Real-Time Formant Tracking
One method of speech recognition is to estimate the resonant frequencies of a speech signal. These frequencies, known as formants, tell us the vowel being spoken. There are a number of ways to do this. In my first attempt, I tried using the Levinson-Durbin algorithm to find the LPC coefficients over short intervals of speech. From there it is just a matter of finding the poles. The root finding code turned out to be much to slow for real time. However, now that I understand how to write optimized code on the C671x, I believe it may still be possible to do it this way. Next, I tried estimating the LPC coefficients using LMS*. By using LMS, the coefficients are known at every sample (instead of at the end of each window). This allows for tracking the roots. I did this by randomly seeding Newton's method for each root and running one iteration after each LMS update+. The biggest problem with this method is that the algorithm may lose track of roots. Then the algorithm has to be re-seeded repeatedly until the correct root is found again. In addition, LMS is not very good at estimating formants. After running a number of simulations, I decided to use a 25th order filter even though I only need to find the first few formants. I don't have an explanation, but it seems to work better this way. Unfortunately, most of the work is used to find formants that are thrown away. As an improvement, I would recommend using a lower order RLS. It should be possible to run a low order RLS in real time, and I would expect the results to be more accurate.

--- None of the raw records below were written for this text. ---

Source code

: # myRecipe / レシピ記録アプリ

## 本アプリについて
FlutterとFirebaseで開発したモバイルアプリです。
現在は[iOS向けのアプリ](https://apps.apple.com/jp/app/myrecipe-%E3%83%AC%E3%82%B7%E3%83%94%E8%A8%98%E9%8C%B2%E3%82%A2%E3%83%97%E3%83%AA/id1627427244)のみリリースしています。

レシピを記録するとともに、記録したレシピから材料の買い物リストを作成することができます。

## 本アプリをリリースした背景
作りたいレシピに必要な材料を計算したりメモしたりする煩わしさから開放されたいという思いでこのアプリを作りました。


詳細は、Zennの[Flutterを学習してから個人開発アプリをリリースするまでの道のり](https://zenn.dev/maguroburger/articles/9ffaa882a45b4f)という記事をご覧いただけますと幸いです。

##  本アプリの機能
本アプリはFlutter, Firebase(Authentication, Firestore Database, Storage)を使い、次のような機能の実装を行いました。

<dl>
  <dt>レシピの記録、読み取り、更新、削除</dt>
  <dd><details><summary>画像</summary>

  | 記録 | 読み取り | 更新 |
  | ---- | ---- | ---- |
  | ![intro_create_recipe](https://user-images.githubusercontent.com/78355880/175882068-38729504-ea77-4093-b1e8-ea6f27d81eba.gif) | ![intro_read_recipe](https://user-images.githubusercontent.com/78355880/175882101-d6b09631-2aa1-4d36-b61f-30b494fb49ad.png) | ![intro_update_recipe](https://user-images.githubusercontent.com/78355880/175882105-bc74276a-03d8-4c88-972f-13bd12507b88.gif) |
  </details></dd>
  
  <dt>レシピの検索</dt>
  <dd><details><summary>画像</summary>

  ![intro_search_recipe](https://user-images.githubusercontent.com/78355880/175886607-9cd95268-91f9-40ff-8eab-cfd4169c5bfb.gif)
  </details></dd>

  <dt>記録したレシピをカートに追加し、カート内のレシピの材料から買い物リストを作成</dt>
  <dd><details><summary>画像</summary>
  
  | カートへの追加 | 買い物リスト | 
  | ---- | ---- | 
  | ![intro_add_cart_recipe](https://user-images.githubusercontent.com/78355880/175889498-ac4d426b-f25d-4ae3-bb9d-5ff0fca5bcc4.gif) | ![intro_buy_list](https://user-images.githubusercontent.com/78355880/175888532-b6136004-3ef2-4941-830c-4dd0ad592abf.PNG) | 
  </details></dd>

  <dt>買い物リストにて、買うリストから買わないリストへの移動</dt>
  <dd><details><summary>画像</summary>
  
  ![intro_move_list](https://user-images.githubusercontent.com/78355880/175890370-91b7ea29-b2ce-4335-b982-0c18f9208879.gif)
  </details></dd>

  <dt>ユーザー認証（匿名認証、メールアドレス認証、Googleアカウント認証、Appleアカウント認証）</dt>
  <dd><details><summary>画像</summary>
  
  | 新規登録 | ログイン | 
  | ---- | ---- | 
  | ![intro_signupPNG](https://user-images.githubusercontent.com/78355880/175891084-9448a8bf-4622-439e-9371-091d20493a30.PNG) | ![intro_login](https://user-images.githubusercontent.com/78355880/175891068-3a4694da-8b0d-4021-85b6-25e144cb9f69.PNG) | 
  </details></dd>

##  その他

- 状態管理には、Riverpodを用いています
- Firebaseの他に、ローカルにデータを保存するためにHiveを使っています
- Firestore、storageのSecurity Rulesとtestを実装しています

I tested the real time implementation with four different vowels. Only one vowel worked well (it managed to find the most important formants at least part of the time). For two of the vowels, the tracker appeared to find at least one of the formants. For one vowel, it didn't seem to work at all. This is the video (which runs very quickly) of the tracker. The x-axis plots the smaller frequency; the y-axis plots the larger frequency (Hz). The spot where the markers tend to cluster is the correct location according to F. R. Moore's "Elements of Computer Music".